Alte Linde bei Schönau in der Gemeinde Tuntenhausen wird zum Habitatbaum

Nach dem Bayerischen Naturschutzgesetz können „Einzelschöpfungen der Natur“ besonders geschützt werden, deren Erhaltung wegen ihrer „herausragenden Schönheit, Seltenheit, Eigenart oder ihrer ökologischen, wissenschaftlichen, geschichtlichen, volks- oder heimatkundlichen Bedeutung im öffentlichen Interesse liegt“. Insgesamt 46 Bäume im Landkreis genießen derzeit den Schutzstatus als Naturdenkmal. Dazu gehört auch die Sommerlinde an der Lindenstraße bei Schönau in der Gemeinde Tuntenhausen. Im Rahmen der jährlichen Regelkontrollen der Naturdenkmäler im Landkreis Rosenheim wurden kürzlich erhebliche Zweifel an der Verkehrssicherheit des rund 200 Jahre alten Baumes festgestellt.

 

Ein im Sommer 2021 in Auftrag gegebenes Gutachten hat diesen Verdacht leider bestätigt, sodass massive Einkürzungen unumgänglich sind. Die Sommerlinde leidet unter anderem an einem starken Pilzbefall durch den Schuppigen Porling, der zu einem massiven Holzabbau und folglich einer hohen Bruchgefahr führt. Der Baum wurde daher in der Vergangenheit bereits stark eingekürzt und mit einer statischen Kronensicherung versehen, um für Entlastung zu sorgen. Die Linde ist aufgrund der fortgeschrittenen Fäulnis nun nicht mehr zu retten. Wegen ihres Alters, der Geschichte und der ökologischen Bedeutung wird von einer Fällung des Baumes abgesehen. Nun geht es darum, die Sommerlinde in Würde sterben zu lassen und ihr eine an natürliche Prozesse angepasste letzte Aufgabe als Habitatbaum zu ermöglichen.

 

Habitatbäume bieten mit ihren Höhlungen, Morschungen und Totholzanteilen wichtige Lebensräume für zahlreiche Vogelarten, Säugetiere, Insekten und Pilze. Zusätzlich nehmen solitär stehende Altbäume eine wichtige Rolle bei der Verknüpfung von Lebensräumen ein und dienen vielen Arten als Trittstein für die Besiedelung oder den Übertritt in neue Lebensräume.
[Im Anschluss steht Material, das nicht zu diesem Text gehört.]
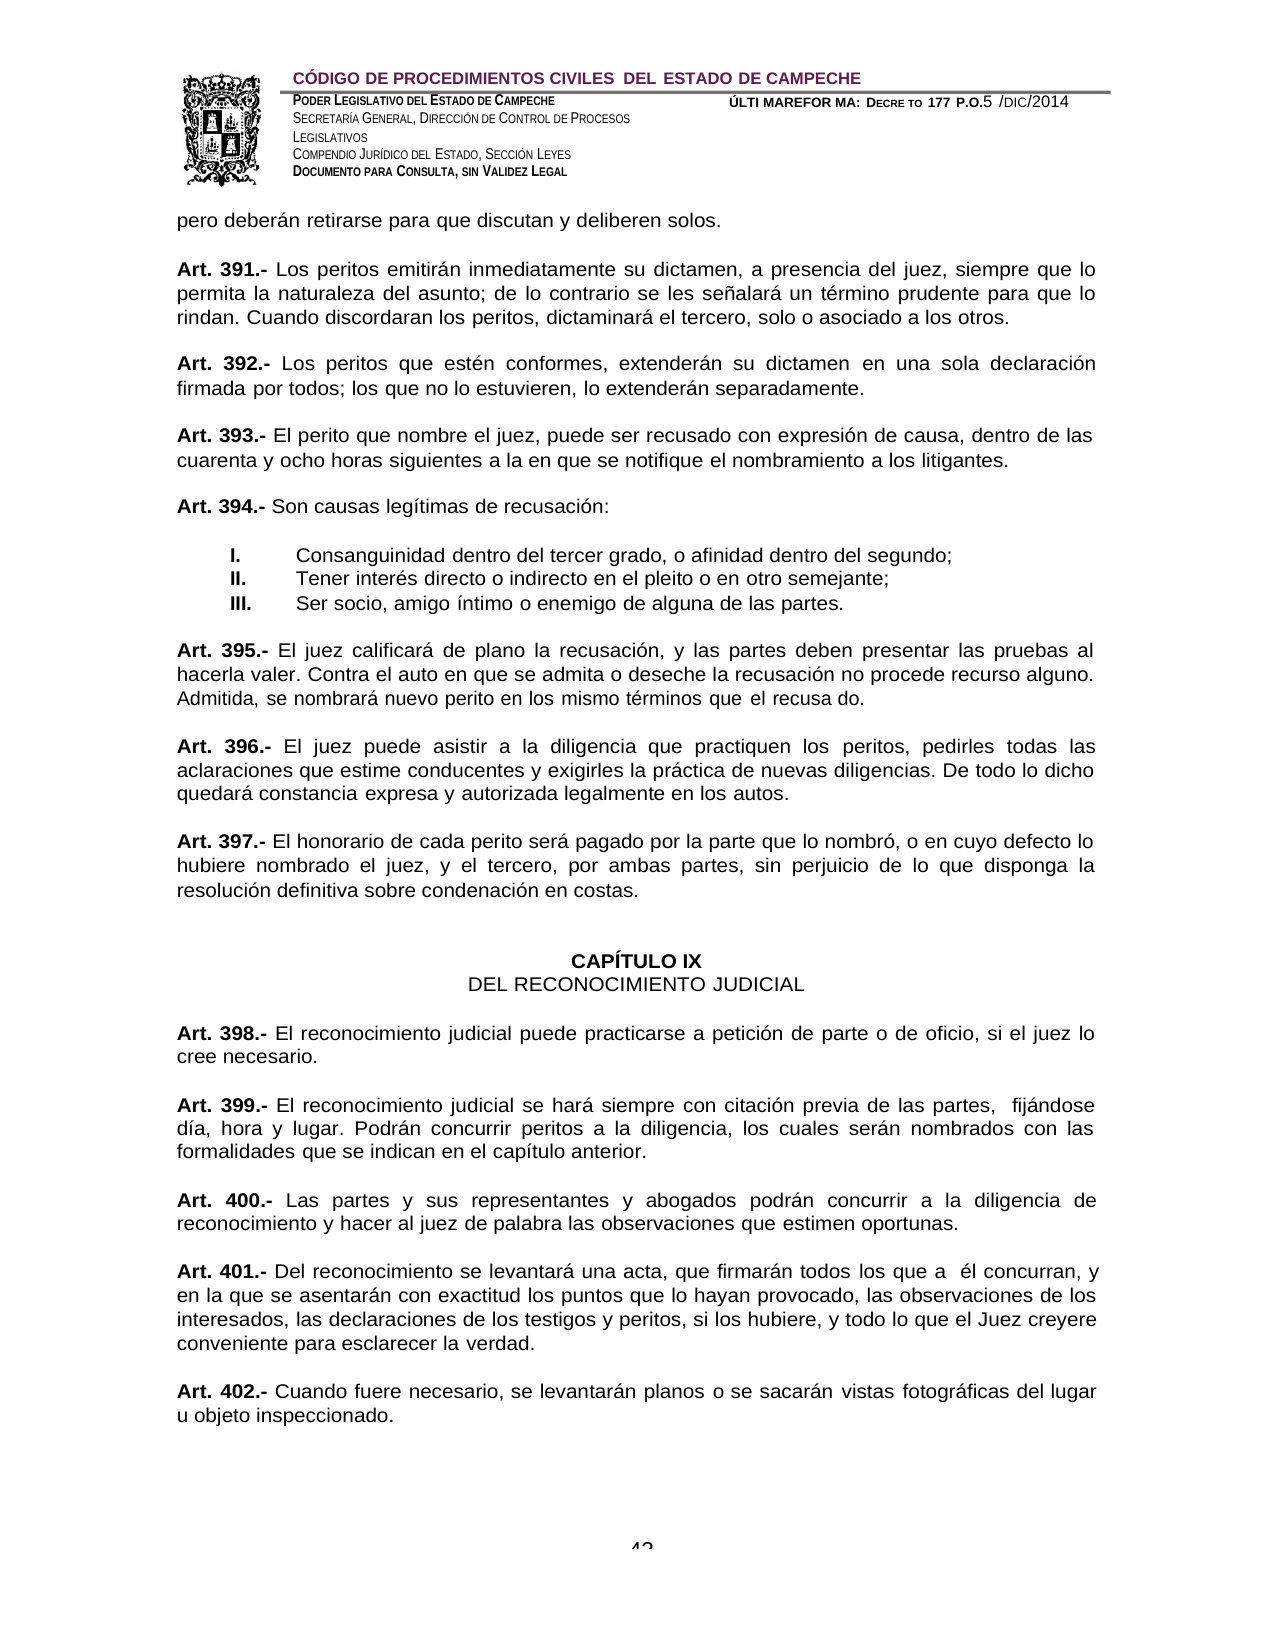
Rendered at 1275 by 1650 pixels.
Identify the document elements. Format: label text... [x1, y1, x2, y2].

text Art. 392.- Los peritos que estén conformes, extenderán su dictamen en una sola declaración firmada por todos; los que no lo estuvieren, lo extenderán separadamente. [177, 352, 1097, 399]
text Art. 400.- Las partes y sus representantes y abogados podrán concurrir a la diligencia de reconocimiento y hacer al juez de palabra las observaciones que estimen oportunas. [177, 1188, 1097, 1234]
text Art. 396.- El juez puede asistir a la diligencia que practiquen los peritos, pedirles todas las aclaraciones que estime conducentes y exigirles la práctica de nuevas diligencias. De todo lo dicho quedará constancia expresa y autorizada legalmente en los autos. [177, 735, 1096, 804]
text Art. 402.- Cuando fuere necesario, se levantarán planos o se sacarán vistas fotográficas del lugar u objeto inspeccionado. [177, 1380, 1097, 1426]
text Art. 394.- Son causas legítimas de recusación: [177, 495, 1112, 518]
list Ser socio, amigo íntimo o enemigo de alguna de las partes. [230, 592, 1112, 615]
text pero deberán retirarse para que discutan y deliberen solos. [177, 209, 1112, 232]
text Art. 397.- El honorario de cada perito será pagado por la parte que lo nombró, o en cuyo defecto lo hubiere nombrado el juez, y el tercero, por ambas partes, sin perjuicio de lo que disponga la resolución definitiva sobre condenación en costas. [177, 830, 1097, 901]
list Tener interés directo o indirecto en el pleito o en otro semejante; [230, 567, 1112, 590]
text Art. 399.- El reconocimiento judicial se hará siempre con citación previa de las partes, fijándose día, hora y lugar. Podrán concurrir peritos a la diligencia, los cuales serán nombrados con las formalidades que se indican en el capítulo anterior. [177, 1093, 1096, 1163]
list Consanguinidad dentro del tercer grado, o afinidad dentro del segundo; [230, 544, 1112, 567]
text Art. 398.- El reconocimiento judicial puede practicarse a petición de parte o de oficio, si el juez lo cree necesario. [177, 1022, 1096, 1068]
picture [181, 71, 262, 187]
subtitle CAPÍTULO IX [422, 950, 851, 973]
text Art. 393.- El perito que nombre el juez, puede ser recusado con expresión de causa, dentro de las cuarenta y ocho horas siguientes a la en que se notifique el nombramiento a los litigantes. [177, 424, 1095, 471]
text Art. 401.- Del reconocimiento se levantará una acta, que firmarán todos los que a él concurran, y en la que se asentarán con exactitud los puntos que lo hayan provocado, las observaciones de los interesados, las declaraciones de los testigos y peritos, si los hubiere, y todo lo que el Juez creyere conveniente para esclarecer la verdad. [177, 1260, 1099, 1354]
text DEL RECONOCIMIENTO JUDICIAL [422, 973, 851, 996]
text Art. 395.- El juez calificará de plano la recusación, y las partes deben presentar las pruebas al hacerla valer. Contra el auto en que se admita o deseche la recusación no procede recurso alguno. Admitida, se nombrará nuevo perito en los mismo términos que el recusa do. [177, 639, 1096, 710]
text Art. 391.- Los peritos emitirán inmediatamente su dictamen, a presencia del juez, siempre que lo permita la naturaleza del asunto; de lo contrario se les señalará un término prudente para que lo rindan. Cuando discordaran los peritos, dictaminará el tercero, solo o asociado a los otros. [177, 257, 1097, 328]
Kreisfachberater Roman Pröll will in Absprache mit einer Baumpflege-Fachfirma zusätzlich noch künstliche Höhlungen am verbleibenden Baum schaffen, bestehende Höhlungen, die aufgrund der Verkehrssicherungsmaßnahmen entfernt werden müssen, wieder im Baum einbauen und natürliche Astausbrüche simulieren. So soll der geschichtsträchtige Baumriese einem möglichst großen Artenspektrum als Lebensraum dienen und weiterhin seine Geschichte erzählen dürfen. Die notwendigen Arbeiten an der Sommerlinde sollen Ende Januar/Anfang Februar durchgeführt werden.

 

Grundsätzlich leisten Bäume nicht nur einen enorm wichtigen Beitrag im Hinblick auf die Artenvielfalt, sondern sind auch hervorragende Klimaschützer. Im Durchschnitt gibt ein hundertjähriger Baum pro Stunde 12.000 Liter Sauerstoff an die Luft ab. Damit kann er fünfzig Menschen Luft zum Atmen liefern. Im Gegenzug entnehmen Bäume der Atmosphäre CO2 und speichert dieses Kohlendioxid im Holzkörper. Laubbäume verdunsten an heißen Sommertagen bis zu 400 Liter Wasser und entziehen dabei der umgebenden Luft Wärme. Vor dem Hintergrund des Klimawandels, ist es unerlässlich den vorhandenen Baumbestand mit allen verfügbaren Mitteln als unersetzliches Naturkapital für die Zukunft zu sichern.